#### Work instructions:
Can you update the data below by changing every "scientific name" to "binomial name" and leaving everything else unchanged? Please leave the pictures out of your answer.

(Recorded data)
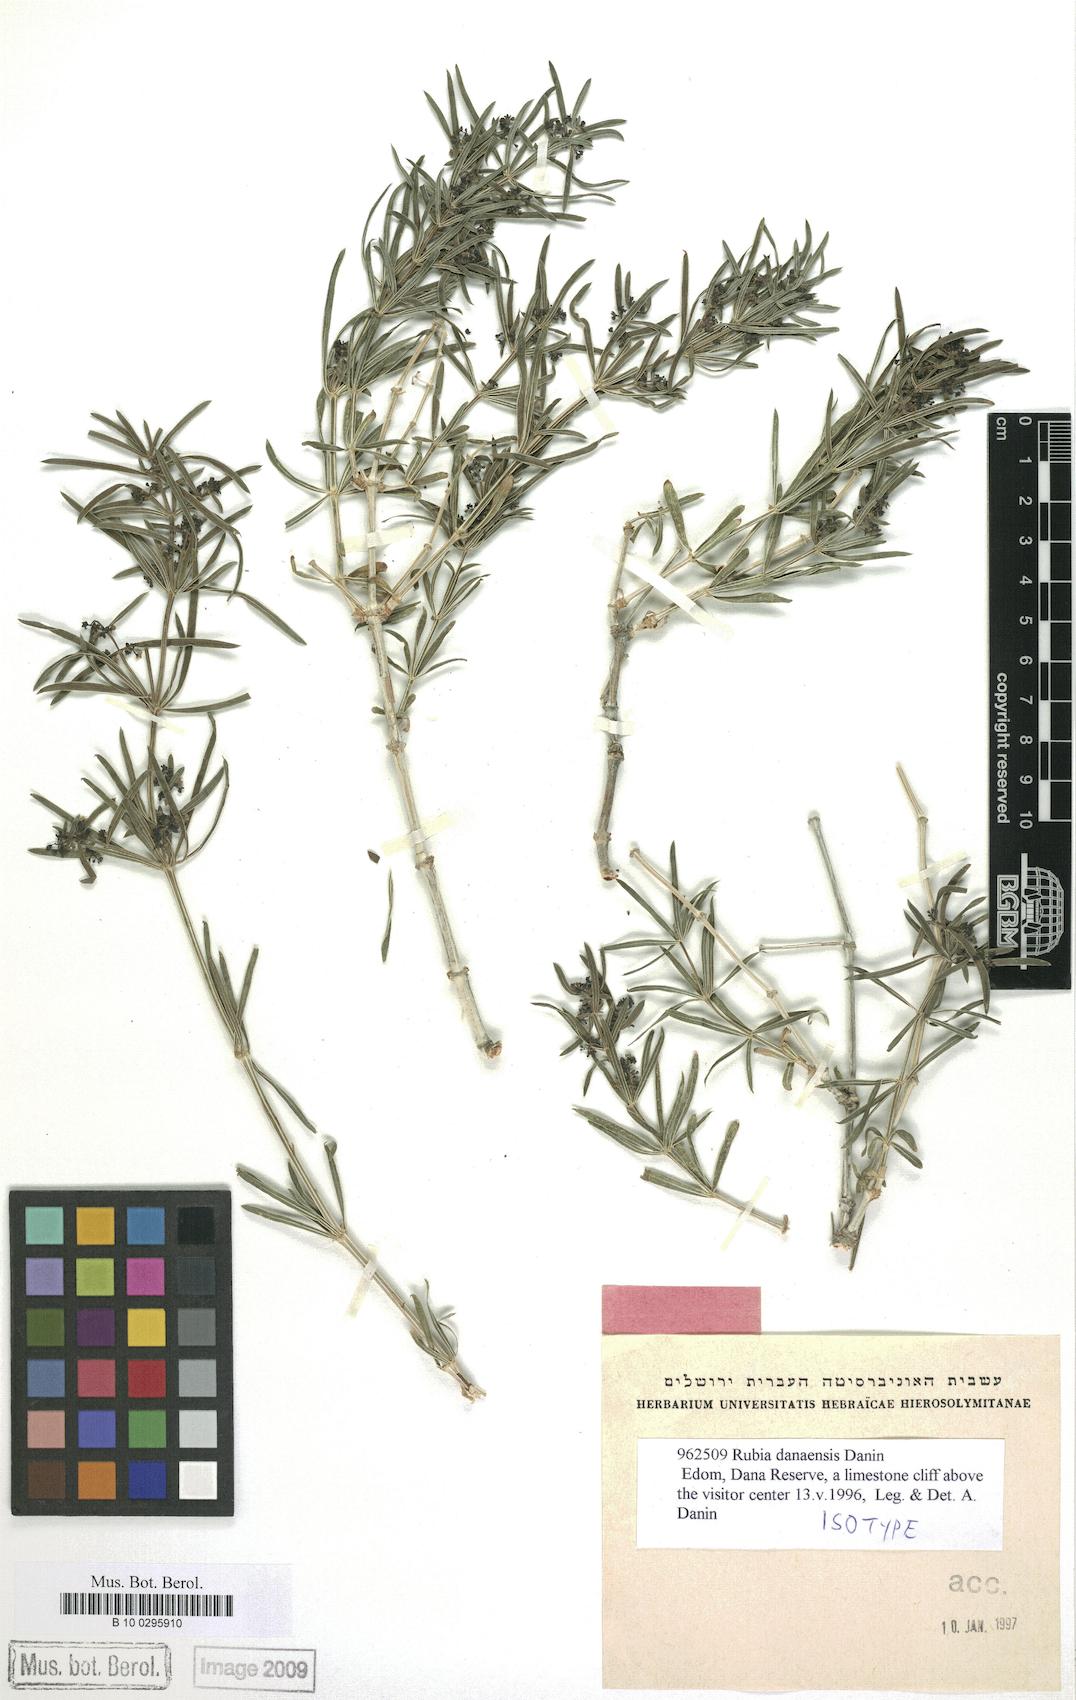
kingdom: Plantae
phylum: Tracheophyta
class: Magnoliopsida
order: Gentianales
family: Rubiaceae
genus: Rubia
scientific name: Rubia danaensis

#### Response:
kingdom: Plantae
phylum: Tracheophyta
class: Magnoliopsida
order: Gentianales
family: Rubiaceae
genus: Rubia
binomial name: Rubia danaensis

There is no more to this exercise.